Quali frontiere marittime europee
Per difendere l'integrità delle acque territoriali dei paesi membri, la Gcue dovrebbe stare sul limite delle 12 miglia o, nel caso esista anche la zona contigua, entro quello delle 24 miglia.

Se gli interventi saranno condotti in tali spazi, la giurisdizione dello Stato costiero sarà esclusiva. Se invece la Gcue condurrà attività di soccorso in acque internazionali si dovrà applicare il regime della zona Sar. Al riguardo, è prevedibile che, nonostante il richiamo ai principi internazionali sulla scelta del luogo sicuro in cui trasportare i migranti salvati, continuerà ad essere generalizzata la prassi di sbarcarli in Italia.

Lo scenario marittimo in cui opererà la nuova Gcue sarà comunque ben al di là dei limiti delle frontiere marittime di cui al Regolamento 216/399 ed in teoria potrebbe coprire tutto il Mediterraneo e parte di Mar Nero e Atlantico.

Le sue attività riguarderanno anche il controllo della pesca nelle Zee europee (non dimentichiamo che quella di Cipro è contestata dalla Turchia) e della sicurezza marittima, oltre che il contrasto dei traffici illeciti connessi all'immigrazione, terrorismo compreso.

Ambiguità ed incertezze
La determinazione mostrata dal Parlamento europeo nell'approvare il Regolamento della Gcue è indice di coesione politica che sottintende la volontà di realizzare una sorta di Europa marittima federale. Positiva è anche la chiara assunzione delle responsabilità Sar e del rispetto dei diritti umani dei migranti.

All'opposto, balza all'occhio l'eccessiva ampiezza dei settori di attività della Gcue e la connessa indeterminatezza degli spazi marittimi di riferimento.
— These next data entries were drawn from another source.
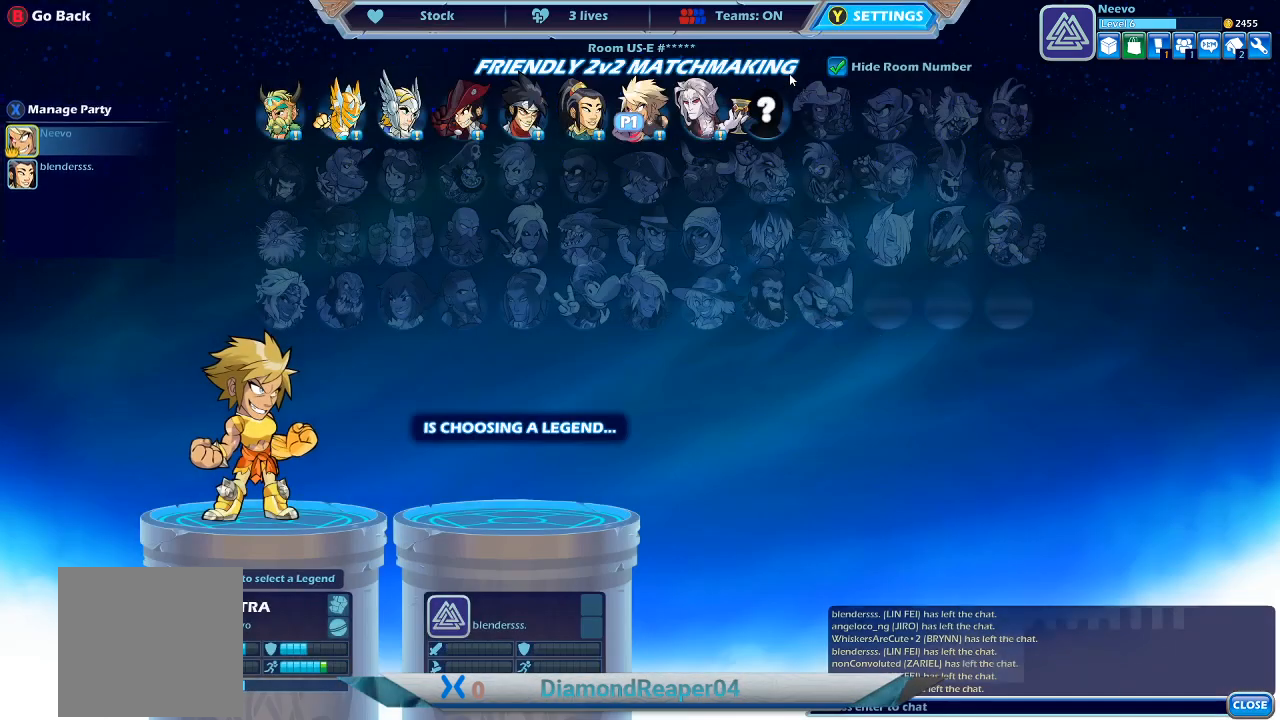
{"buttons": [], "left_stick": "center", "right_stick": "center", "events": []}
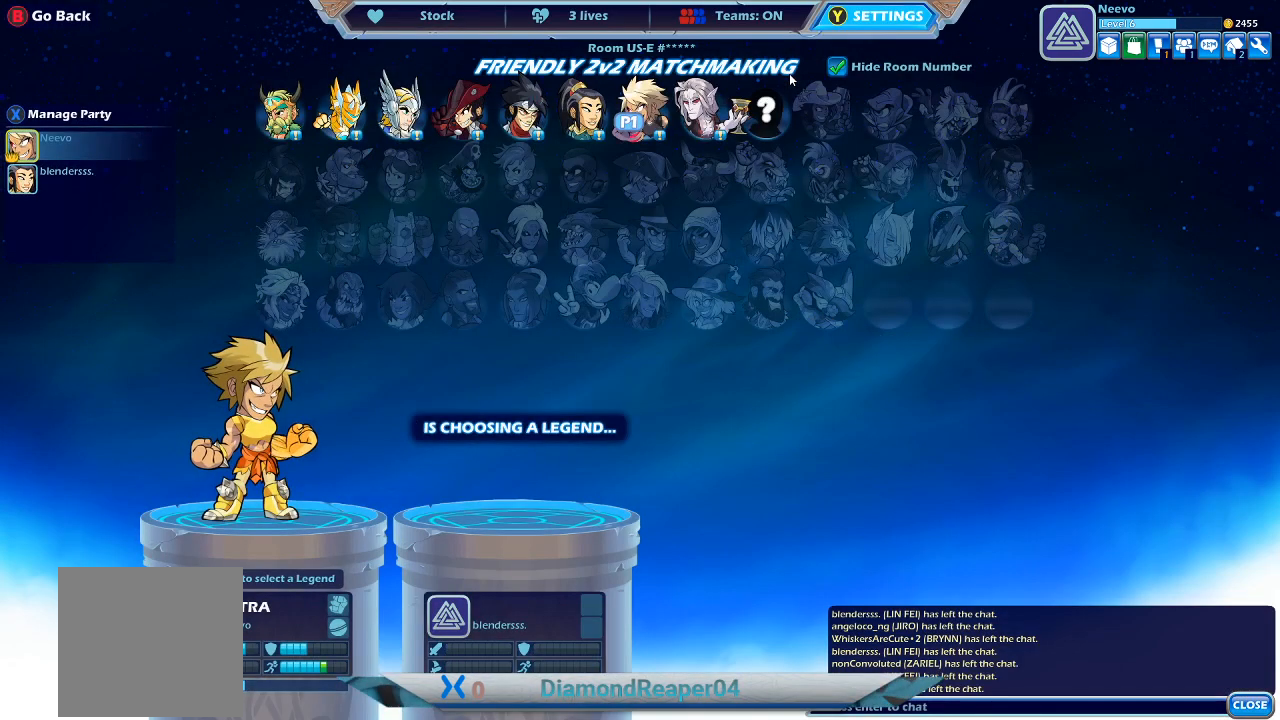
{"buttons": ["A"], "left_stick": "center", "right_stick": "center", "events": [[500, "A", "down"]]}
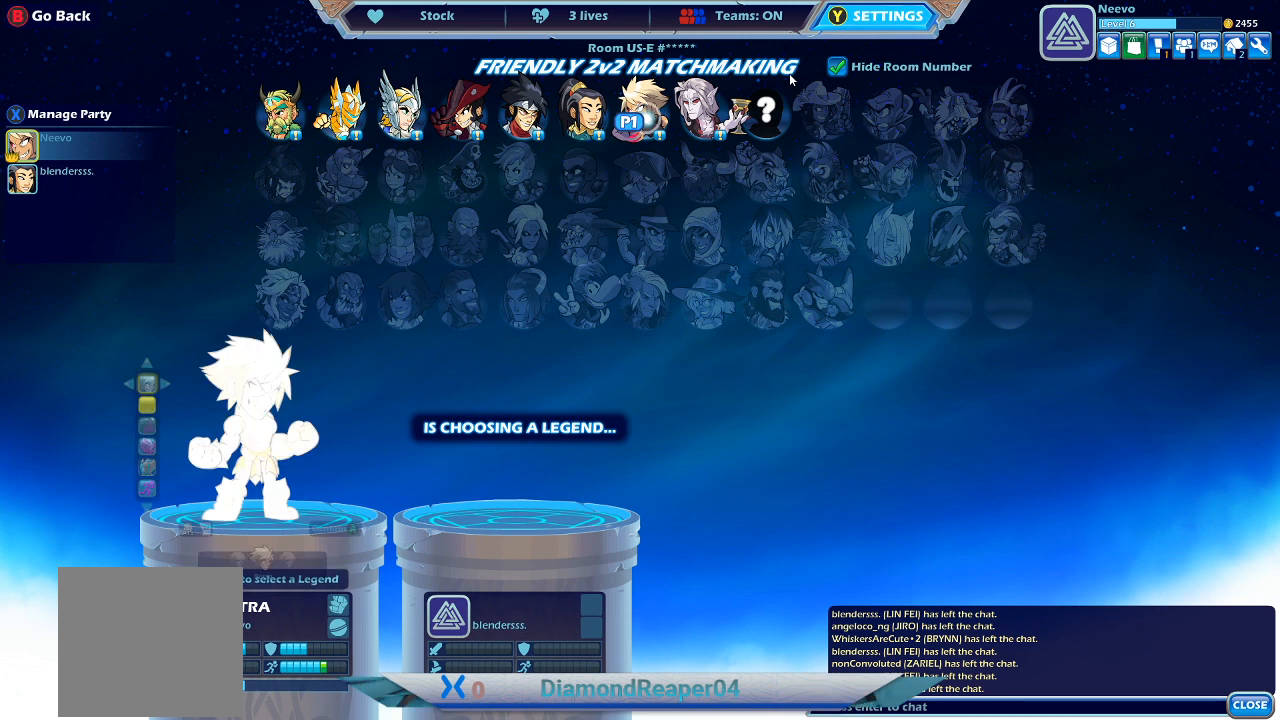
{"buttons": [], "left_stick": "center", "right_stick": "center", "events": [[67, "A", "up"]]}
Inoltre, ombre si intravedono in una sorta di vena antimilitarista che ha indotto a non stabilire forme di cooperazione con la componente navale della Csdp, come invece la Strategia globale Ue auspica. Riserve, queste, che potrebbero riflettersi nei rapporti tra la nuova Agenzia e le istituzioni militari nazionali la quale - come nel caso della nostra Marina - svolgono funzioni Guardia costiera.

Dal prossimo settembre l'Ue mostrerà la sua bandiera in tutti i mari che la circondano. Vedremo se lo farà secondo un disegno organico, o se le navi della Gcue avranno un mandato eccessivamente ampio ed autonomo rispetto agli organi costituzionali europei ed ai singoli Paesi membri.

Fabio Caffio Ufficiale della Marina militare in congedo, esperto di diritto internazionale marittimo.